*PROBLEM TO WORK ON:* Output only this range of the data below: the line that contains "Give bounding boxes" through the final line, both ends included, each retyped exactly.

BEGIN EXTRACTED INFORMATION

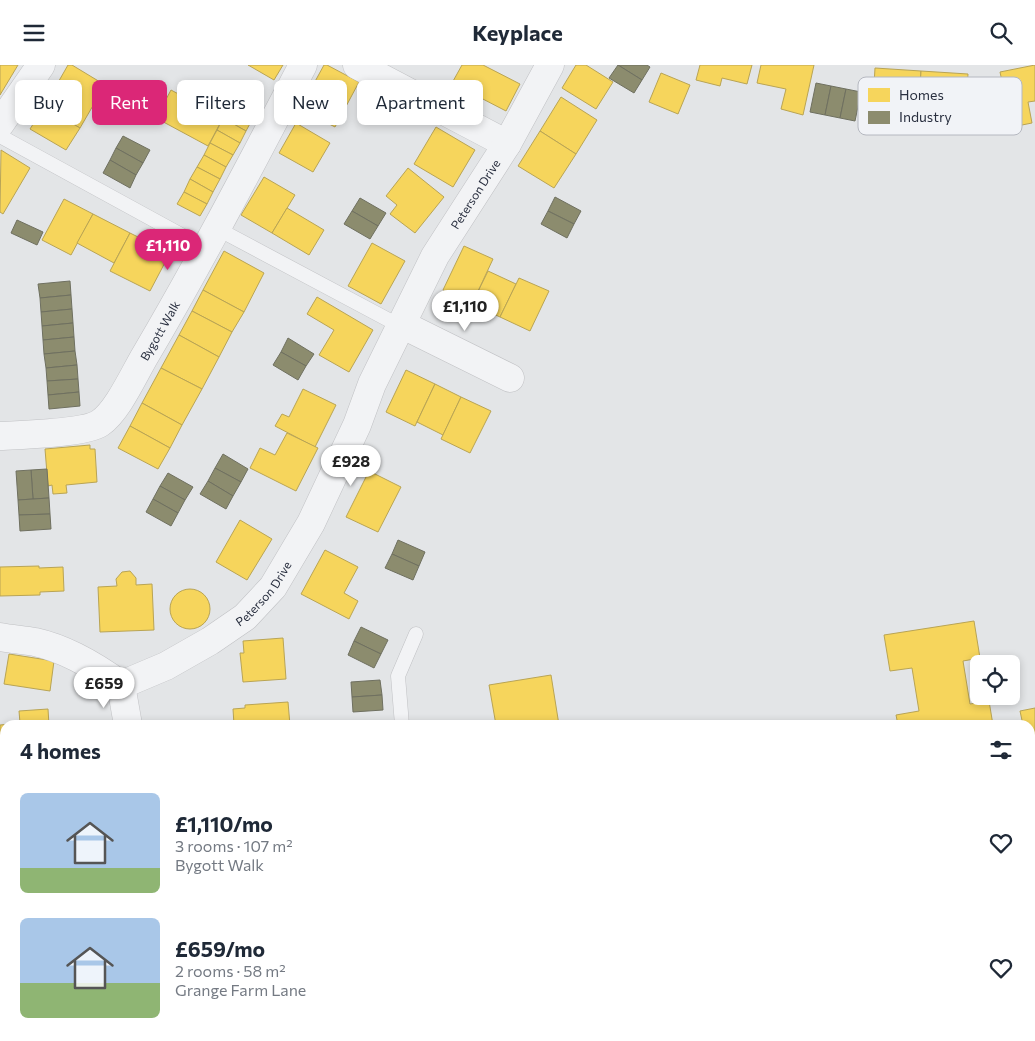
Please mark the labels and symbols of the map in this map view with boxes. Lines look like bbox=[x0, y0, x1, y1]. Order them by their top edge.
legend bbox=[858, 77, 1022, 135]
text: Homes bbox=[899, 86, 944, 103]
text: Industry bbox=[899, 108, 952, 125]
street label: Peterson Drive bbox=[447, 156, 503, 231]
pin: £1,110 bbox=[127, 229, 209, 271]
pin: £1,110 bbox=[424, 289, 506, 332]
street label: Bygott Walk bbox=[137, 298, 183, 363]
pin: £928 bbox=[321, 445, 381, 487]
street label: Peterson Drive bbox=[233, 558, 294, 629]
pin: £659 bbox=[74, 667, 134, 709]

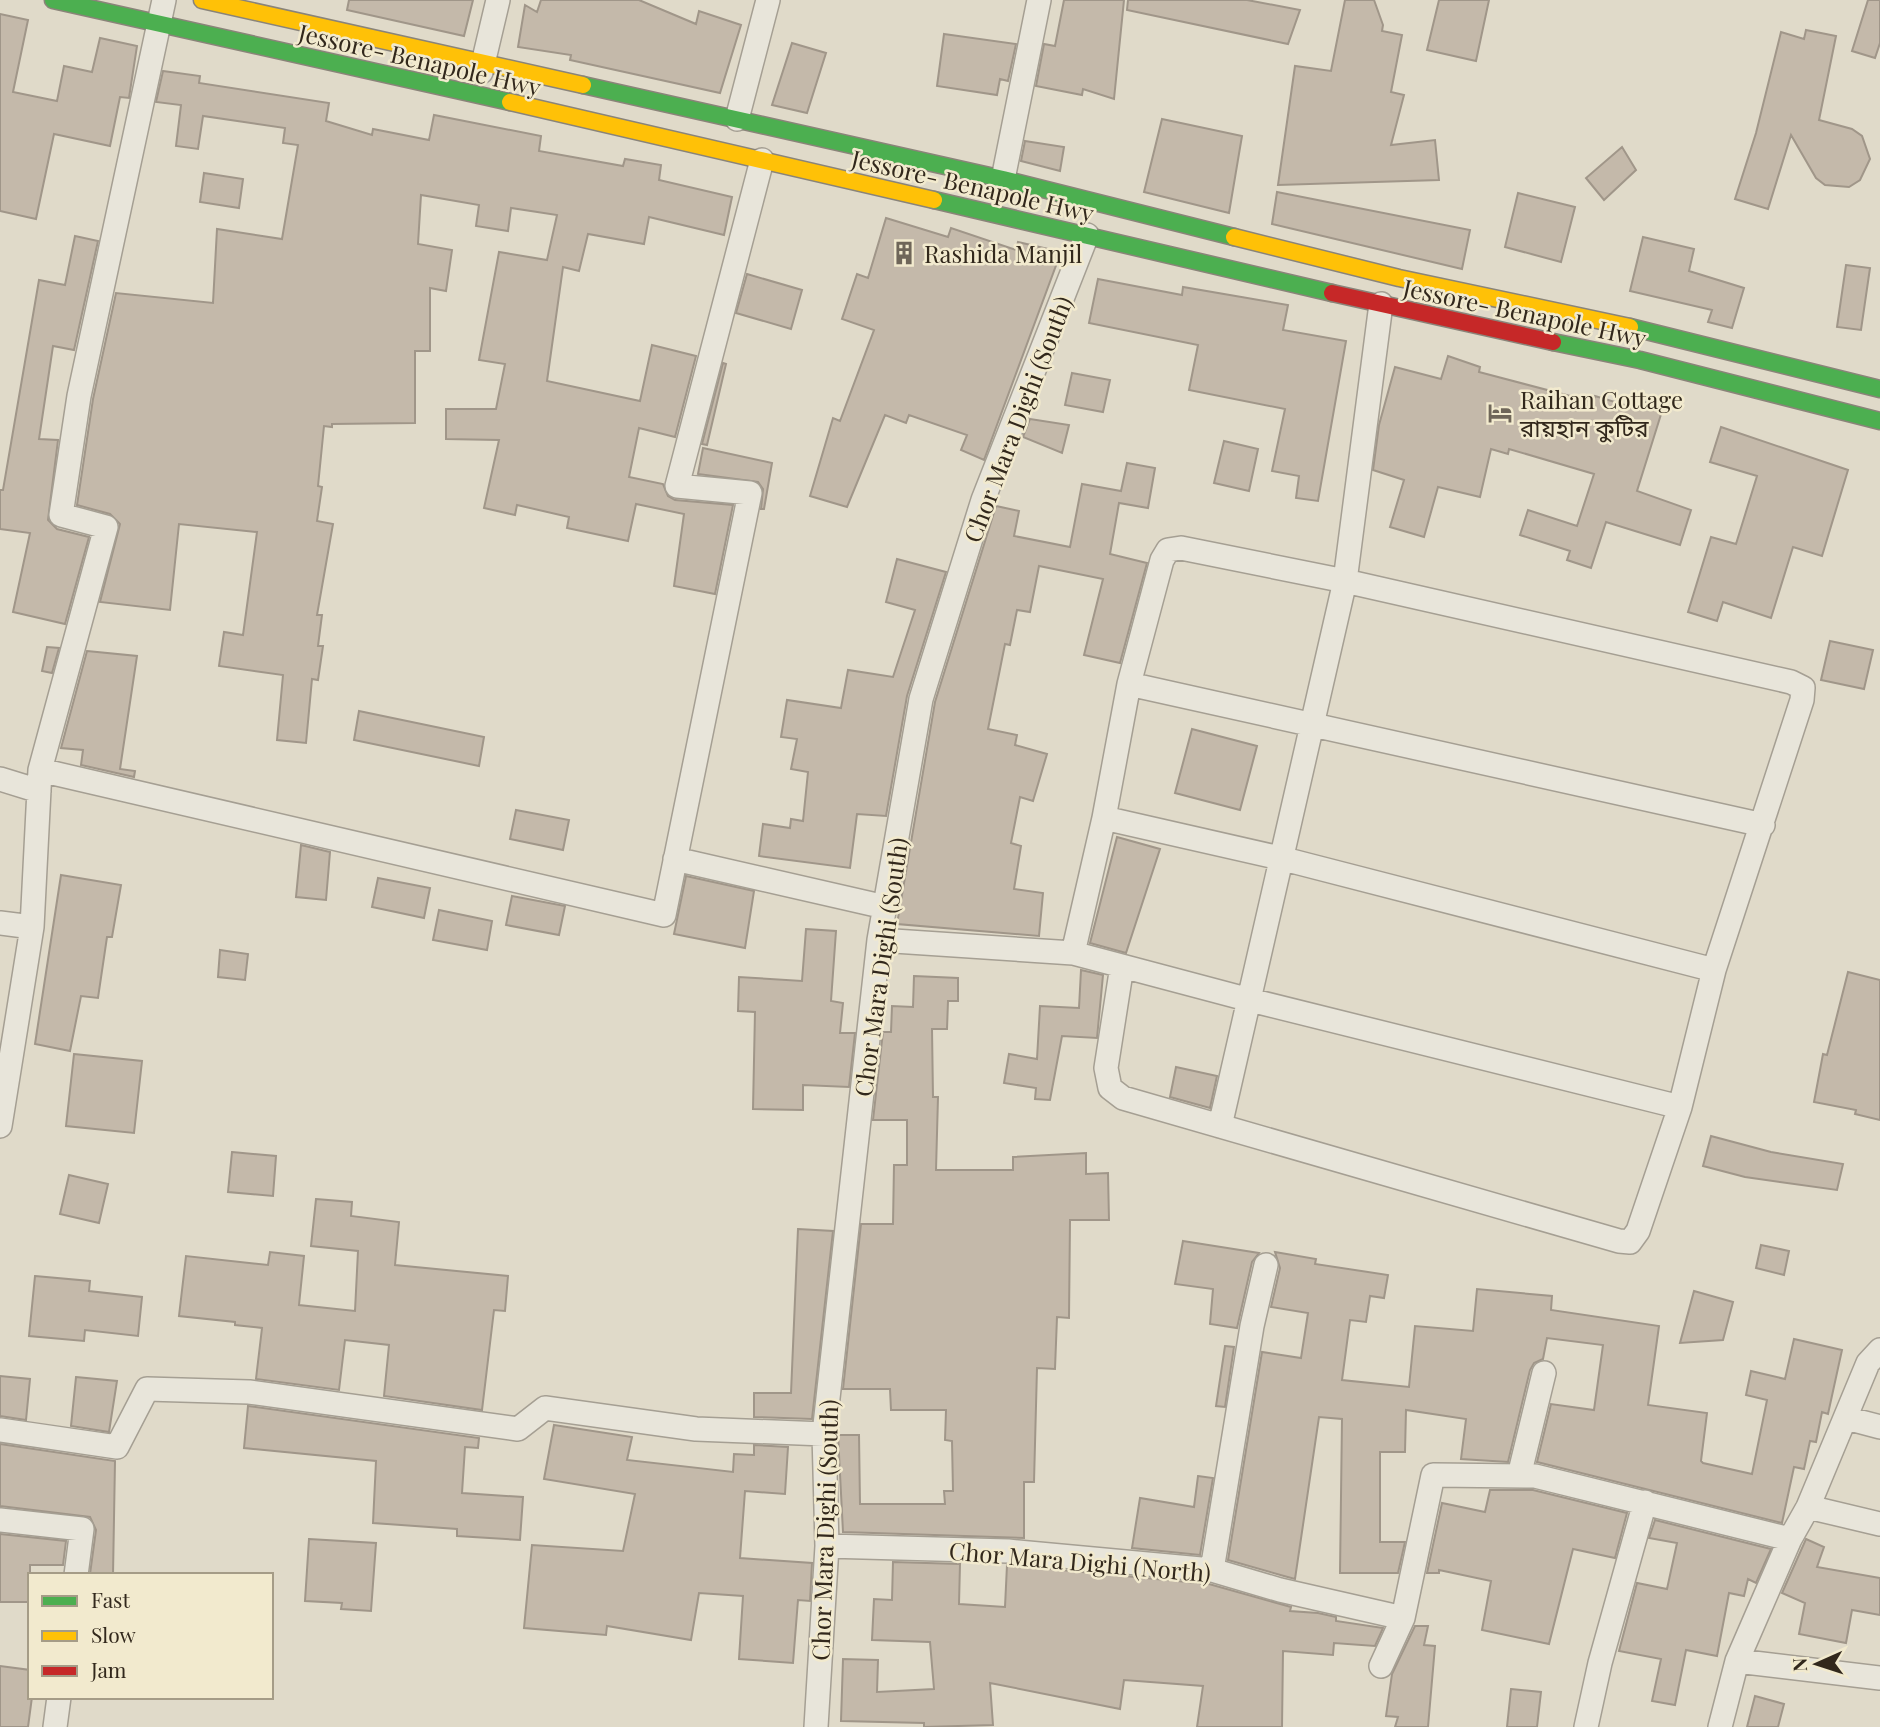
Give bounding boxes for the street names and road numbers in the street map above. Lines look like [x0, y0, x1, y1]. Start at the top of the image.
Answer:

END EXTRACTED INFORMATION

*THE ANSWER:*
Give bounding boxes for the street names and road numbers in the street map above. Lines look like [x0, y0, x1, y1]. Start at the top of the image.
Answer:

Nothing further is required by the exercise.